接通就听他在那边蹦跶,“小大师!你也太神了吧,怎么就知道这三天后能开工?是不是知道那地儿今天就会塌陷?我告诉你啊,苏柏林那只老狐狸,原本还以为我是故意跟他作对,让他开工是害他!据说他也找了个什么风水大师去看过,说了那地方不能动土,就越发不肯开工了。到今天那边又塌了半边山,吓得要死,恨不得赶紧把那块地出手!”
顿了下,又嘿嘿一笑,“我寻摸着,小大师你既然说那块地能动工,该是风水不影响吧?我二哥最近不是要找个风景不错的地方盖个休闲娱乐一体的度假酒店么,我看那地方不错,要是小大师说能行,我让我哥赶紧买下来,我这边好找两个人,先给他把这事拍板了,免得好东西被别人抢了去。嘿嘿嘿。”
耍心机都耍得这么坦坦荡荡。
迟小鱼被他逗笑了,点点头,“嗯,可以买。那块地南面山一塌,便是绝好的招财进宝宝盆地,不论做什么,都能挣大钱的。”
“哇啊!”
郎腾欢呼,“成!我就先赶紧办手续去!小大师,我替二哥谢谢你啦!前儿个晚上咱们也没好好聊上,下回再来我家玩,我请你喝我私藏的好酒!”
迟小鱼轻笑出声,点头,“好啊。

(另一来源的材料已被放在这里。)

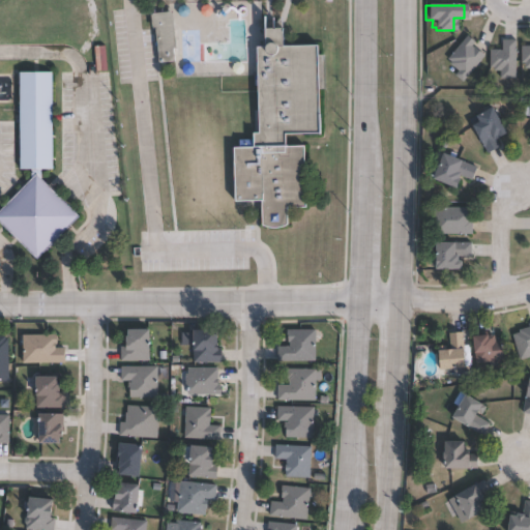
[(173,11),(179,61),(160,63),(157,32),(153,33),(151,15),(173,11)]
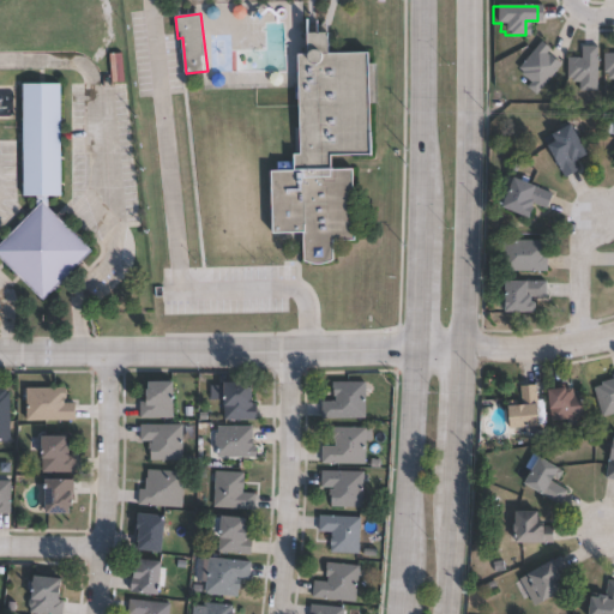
[(555,65),(530,95),(522,88),(525,83),(516,74),(517,72),(513,68),(535,43),(540,46),(543,49),(541,53),(547,58),(555,65)]
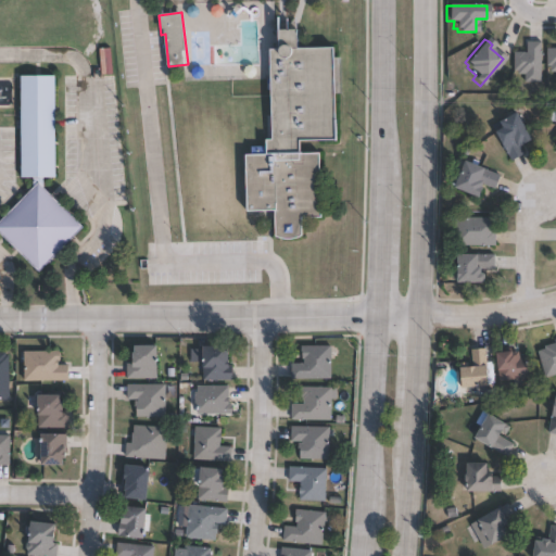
[(303,46),(304,47),(341,46),(343,138),(307,139),(307,153),(321,153),(324,218),(303,218),(304,236),(301,237),(297,239),(290,239),(283,239),(278,237),(278,236),(277,211),(250,212),(248,155),(253,155),(253,147),(268,147),(268,154),(273,154),(273,140),(279,140),(277,48),(292,47),(293,46),(294,45),(294,43),(295,43),(297,43),(298,42),(299,42),(300,43),(301,43),(302,43),(302,45),(303,45),(303,46)]
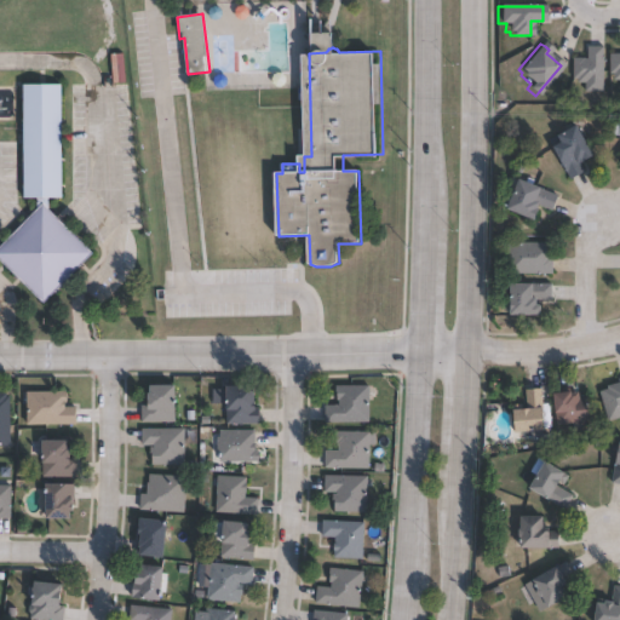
[(597,47),(597,92),(581,92),(581,82),(572,82),(573,79),(567,79),(567,59),(583,59),(583,47),(597,47)]
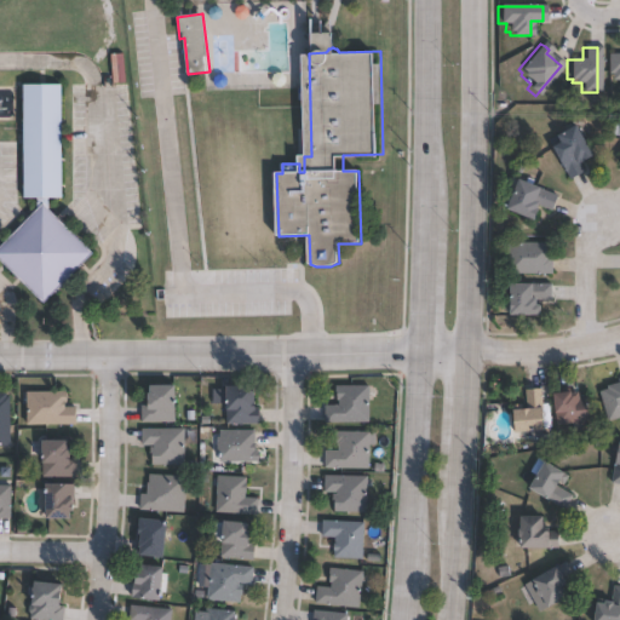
[(619,47),(619,91),(615,91),(615,81),(608,81),(608,74),(604,74),(604,55),(619,55),(619,47)]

”
又说了两句,挂断电话。
迟小鱼摇了摇头——苏柏林以小人之心度君子之腹,合该丢了这块风水宝地。
所谓心正生财气,若是他不以阴暗心思算计旁人,就算祖上财富来源有损,可至少也能维护家财。
而现在……
迟小鱼又扭头去看电视上,只有苏柏林,苏秋却不见了。
心下微沉——苏柏林,血光罩顶,命不久矣。
单手轻轻地敲了敲桌面,正沉吟着,忽而,门上传来几声急促的敲门声。
迟小鱼吓了一跳,走过去开门一看,居然是双眼红肿身形憔悴,几乎看不出往日风采的姚可可!。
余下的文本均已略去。